#### Dataset
--

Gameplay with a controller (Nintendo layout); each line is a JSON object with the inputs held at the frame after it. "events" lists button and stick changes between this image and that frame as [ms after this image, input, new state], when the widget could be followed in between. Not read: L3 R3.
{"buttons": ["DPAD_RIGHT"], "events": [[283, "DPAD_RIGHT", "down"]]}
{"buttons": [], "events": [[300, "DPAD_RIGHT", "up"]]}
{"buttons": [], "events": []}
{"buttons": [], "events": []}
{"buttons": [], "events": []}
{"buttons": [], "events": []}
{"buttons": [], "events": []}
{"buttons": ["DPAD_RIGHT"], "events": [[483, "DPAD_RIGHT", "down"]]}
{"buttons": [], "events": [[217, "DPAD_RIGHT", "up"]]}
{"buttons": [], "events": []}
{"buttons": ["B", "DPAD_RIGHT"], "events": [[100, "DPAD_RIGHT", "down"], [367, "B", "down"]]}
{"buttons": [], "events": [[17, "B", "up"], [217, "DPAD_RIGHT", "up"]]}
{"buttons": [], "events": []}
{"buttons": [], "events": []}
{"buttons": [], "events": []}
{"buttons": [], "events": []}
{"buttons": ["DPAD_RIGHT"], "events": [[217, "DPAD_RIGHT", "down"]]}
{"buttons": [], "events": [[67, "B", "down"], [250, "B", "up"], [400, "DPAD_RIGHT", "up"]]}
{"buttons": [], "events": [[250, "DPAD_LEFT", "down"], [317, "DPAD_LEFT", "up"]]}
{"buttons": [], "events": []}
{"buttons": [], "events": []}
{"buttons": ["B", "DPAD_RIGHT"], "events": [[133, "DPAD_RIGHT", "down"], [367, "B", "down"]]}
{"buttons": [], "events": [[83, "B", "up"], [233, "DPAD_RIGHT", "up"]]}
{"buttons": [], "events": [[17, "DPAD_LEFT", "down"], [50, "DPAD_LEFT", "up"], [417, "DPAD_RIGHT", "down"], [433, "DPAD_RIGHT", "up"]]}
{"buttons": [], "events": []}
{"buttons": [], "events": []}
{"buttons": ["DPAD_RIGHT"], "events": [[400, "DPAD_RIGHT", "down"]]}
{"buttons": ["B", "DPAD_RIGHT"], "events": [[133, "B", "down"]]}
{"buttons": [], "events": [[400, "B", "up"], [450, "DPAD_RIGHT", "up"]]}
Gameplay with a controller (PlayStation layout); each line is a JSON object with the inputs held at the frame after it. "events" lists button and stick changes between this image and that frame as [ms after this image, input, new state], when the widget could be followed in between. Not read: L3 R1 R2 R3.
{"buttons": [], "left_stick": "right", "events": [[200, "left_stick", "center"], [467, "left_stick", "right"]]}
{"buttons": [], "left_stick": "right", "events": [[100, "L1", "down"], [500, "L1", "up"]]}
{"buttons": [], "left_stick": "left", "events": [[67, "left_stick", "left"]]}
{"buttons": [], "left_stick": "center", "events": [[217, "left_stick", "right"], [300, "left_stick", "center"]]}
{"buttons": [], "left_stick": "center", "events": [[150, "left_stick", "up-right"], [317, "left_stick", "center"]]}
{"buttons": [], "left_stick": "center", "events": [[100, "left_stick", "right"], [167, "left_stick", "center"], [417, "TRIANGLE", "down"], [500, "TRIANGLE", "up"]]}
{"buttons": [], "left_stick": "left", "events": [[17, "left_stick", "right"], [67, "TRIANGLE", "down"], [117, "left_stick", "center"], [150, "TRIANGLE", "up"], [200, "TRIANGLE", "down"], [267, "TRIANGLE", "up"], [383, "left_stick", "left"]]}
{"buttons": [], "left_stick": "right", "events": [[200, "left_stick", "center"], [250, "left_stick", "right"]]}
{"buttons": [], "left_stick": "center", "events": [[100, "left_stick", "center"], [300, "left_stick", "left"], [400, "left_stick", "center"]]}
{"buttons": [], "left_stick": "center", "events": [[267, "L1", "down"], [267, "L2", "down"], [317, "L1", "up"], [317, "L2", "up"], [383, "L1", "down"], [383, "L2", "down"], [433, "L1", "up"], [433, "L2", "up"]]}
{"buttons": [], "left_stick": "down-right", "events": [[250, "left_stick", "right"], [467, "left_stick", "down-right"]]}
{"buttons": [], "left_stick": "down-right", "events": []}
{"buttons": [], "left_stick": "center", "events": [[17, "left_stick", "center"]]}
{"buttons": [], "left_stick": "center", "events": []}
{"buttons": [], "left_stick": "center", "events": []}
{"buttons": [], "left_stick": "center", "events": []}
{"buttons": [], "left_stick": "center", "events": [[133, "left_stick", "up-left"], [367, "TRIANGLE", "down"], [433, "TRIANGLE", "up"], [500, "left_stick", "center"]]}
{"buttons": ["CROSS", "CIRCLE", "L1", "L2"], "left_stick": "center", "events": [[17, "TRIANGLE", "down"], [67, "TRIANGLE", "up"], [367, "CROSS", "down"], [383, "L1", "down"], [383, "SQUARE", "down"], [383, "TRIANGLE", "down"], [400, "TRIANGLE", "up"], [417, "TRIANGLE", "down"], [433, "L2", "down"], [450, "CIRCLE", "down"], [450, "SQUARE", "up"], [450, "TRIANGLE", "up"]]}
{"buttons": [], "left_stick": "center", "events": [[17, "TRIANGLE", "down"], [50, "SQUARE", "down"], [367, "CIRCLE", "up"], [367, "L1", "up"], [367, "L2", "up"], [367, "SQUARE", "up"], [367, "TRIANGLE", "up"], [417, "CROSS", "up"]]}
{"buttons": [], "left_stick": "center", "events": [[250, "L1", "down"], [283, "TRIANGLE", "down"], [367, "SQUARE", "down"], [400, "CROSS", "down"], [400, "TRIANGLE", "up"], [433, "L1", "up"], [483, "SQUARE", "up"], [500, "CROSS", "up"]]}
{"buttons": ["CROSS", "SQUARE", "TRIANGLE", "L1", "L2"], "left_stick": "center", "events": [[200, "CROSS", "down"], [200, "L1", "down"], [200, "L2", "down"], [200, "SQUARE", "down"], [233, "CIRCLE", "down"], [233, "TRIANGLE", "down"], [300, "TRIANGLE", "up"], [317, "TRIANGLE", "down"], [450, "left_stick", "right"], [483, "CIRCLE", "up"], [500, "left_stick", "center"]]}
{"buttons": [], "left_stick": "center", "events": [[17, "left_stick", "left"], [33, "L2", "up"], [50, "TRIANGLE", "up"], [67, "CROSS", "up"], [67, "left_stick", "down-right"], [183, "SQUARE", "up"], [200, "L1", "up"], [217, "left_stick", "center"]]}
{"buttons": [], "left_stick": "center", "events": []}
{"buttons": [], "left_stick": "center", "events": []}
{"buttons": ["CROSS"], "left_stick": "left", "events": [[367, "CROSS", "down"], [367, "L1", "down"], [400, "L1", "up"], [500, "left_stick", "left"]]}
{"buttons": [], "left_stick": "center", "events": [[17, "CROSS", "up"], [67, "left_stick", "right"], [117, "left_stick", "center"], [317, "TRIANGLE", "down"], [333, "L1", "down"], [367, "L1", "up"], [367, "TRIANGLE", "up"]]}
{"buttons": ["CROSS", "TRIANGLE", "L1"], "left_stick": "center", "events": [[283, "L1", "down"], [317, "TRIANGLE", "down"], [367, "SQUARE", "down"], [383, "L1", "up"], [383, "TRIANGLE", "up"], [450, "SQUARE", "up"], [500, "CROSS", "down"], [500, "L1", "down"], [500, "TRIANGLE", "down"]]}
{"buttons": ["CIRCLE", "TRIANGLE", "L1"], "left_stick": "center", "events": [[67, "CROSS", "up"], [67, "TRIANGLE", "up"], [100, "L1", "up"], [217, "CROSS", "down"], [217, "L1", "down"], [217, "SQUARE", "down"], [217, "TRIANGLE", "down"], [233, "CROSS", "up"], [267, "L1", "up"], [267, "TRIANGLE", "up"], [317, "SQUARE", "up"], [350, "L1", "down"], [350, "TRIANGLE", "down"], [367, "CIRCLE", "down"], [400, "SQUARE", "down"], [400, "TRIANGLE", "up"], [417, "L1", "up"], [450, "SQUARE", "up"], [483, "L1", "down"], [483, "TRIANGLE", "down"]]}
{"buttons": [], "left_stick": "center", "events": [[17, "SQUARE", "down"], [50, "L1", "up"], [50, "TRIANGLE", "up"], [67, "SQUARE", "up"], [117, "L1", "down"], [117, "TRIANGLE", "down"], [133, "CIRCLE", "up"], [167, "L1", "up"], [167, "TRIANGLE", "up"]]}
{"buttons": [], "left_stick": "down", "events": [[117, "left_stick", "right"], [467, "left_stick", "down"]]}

--

#### Description of the task
Throughout the material above, count each line holding "held" and answer with the total alone.

#### Output of the task
2